8.2 De Montplaisant aux Montaines : l’omniprésence de l’Utopie

Montplaisant, « institution pionnière », première M.A.S. de France en 1978, et Les Montaines,‘ ’ « institution phare de l’an 2000 », réalisée quelques 20 ans après, à l’aube d’un nouveau millénaire... il n’en faut pas plus, dans ces propos rapportés dans les entretiens par les directeurs de chacun de ces établissements, pour nous mettre sur la piste de l’utopie ; sachant que la seconde est née du souci de ses commanditaires de créer une institution prenant acte des insuffisances et défauts mis en lumière – mais sous quel filtre ? il nous appartient ici de le déterminer... – dans la première, elle-même née d’une volonté clairement affirmée de rompre avec le contexte de prise en charge des personnes handicapées dans les années 1960-1970 : « ‘abattre les hauts murs de l’exclusion, alléger la charge des parents, conserver les liens familiaux, donner une place aux plaisirs, tels étaient quelques-uns des objectifs retenus pour offrir aux handicapés ’un nouveau début dans la vie’’ », voilà ce que nous en dit le conteur des origines (Ailane David M.O., 1991, p. 26), non sans préciser qu’au jour de l’inauguration, « ‘ces premières heures matinales du mardi 1er août apparaissaient comme un point d’achèvement, une sorte de stase temporelle qui marque les dénouements heureux au terme de luttes gagnées par détermination sur l’adversité ’» (ibid., p. 44).
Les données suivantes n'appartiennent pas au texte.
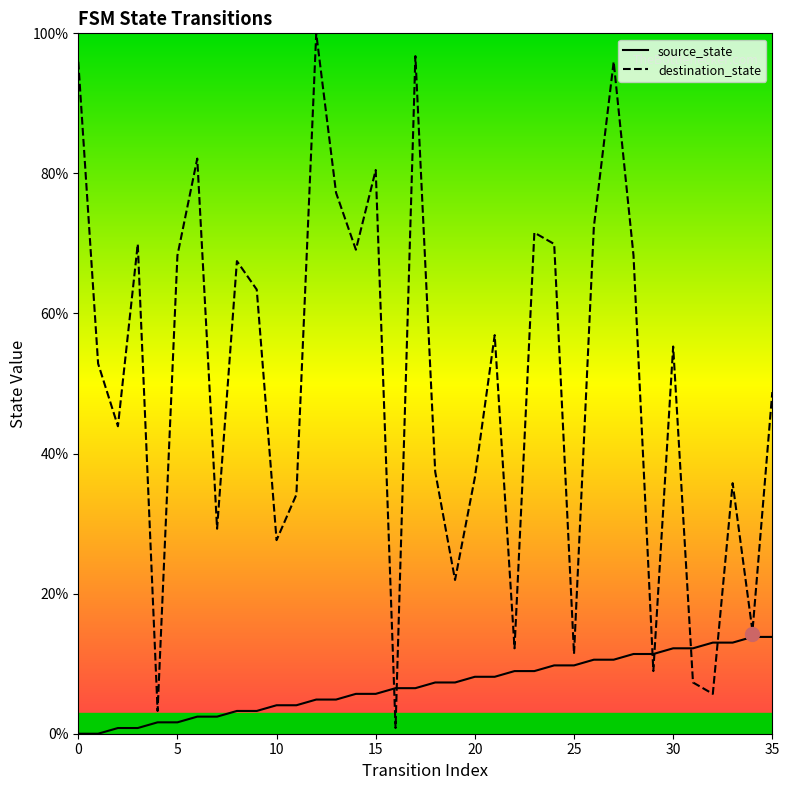

Where is source_state nearest to the value 6?

14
Contexte fondateur marqué par la déréliction, un sentiment d’abandon, un vécu de rupture, visant l’instauration d’un ordre nouveau – « un nouveau début dans la vie » en ce qui concerne Montplaisant, un nouveau début dans le millénaire pour ce qui est des Montaines – voici ces deux projets marqués chacun du sceau de l’utopie, dans ce qui la fonde et en fournit le moteur... mais aussi indissolublement liés l’un à l’autre par ces mêmes caractéristiques. La clinique, rappelons-le, n’est pas en reste pour abonder dans ce sens : « Il y a vingt ans, c’était... l’avant-garde... » nous dit-on dans le groupe de Montplaisant. « La mentalité de pionnier, présente dans sa culture interne, comme un héritage », soulignée par le directeur de cette M.A.S., en entretien individuel, était ainsi réaffirmée et revendiquée par les soignants : « c’était la M.A.S. la plus visitée, la première de France, ou d’Europe... Les gens, [...] les directeurs se déplaçaient, ils disaient que c’était une référence... C’était très ’clean’ ! ». De même, pour ce qui est des Montaines, on insiste sur le repérage des « choses qui s’étaient faites [à Montplaisant] et qu’il ne fallait pas refaire ! ». Sur ce socle, augurant bien de l’existence d’un ferment susceptible de voir apparaître le complexe utopique, il nous incombe alors d’en repérer les multiples dimensions nécessaires à la validation de notre hypothèse.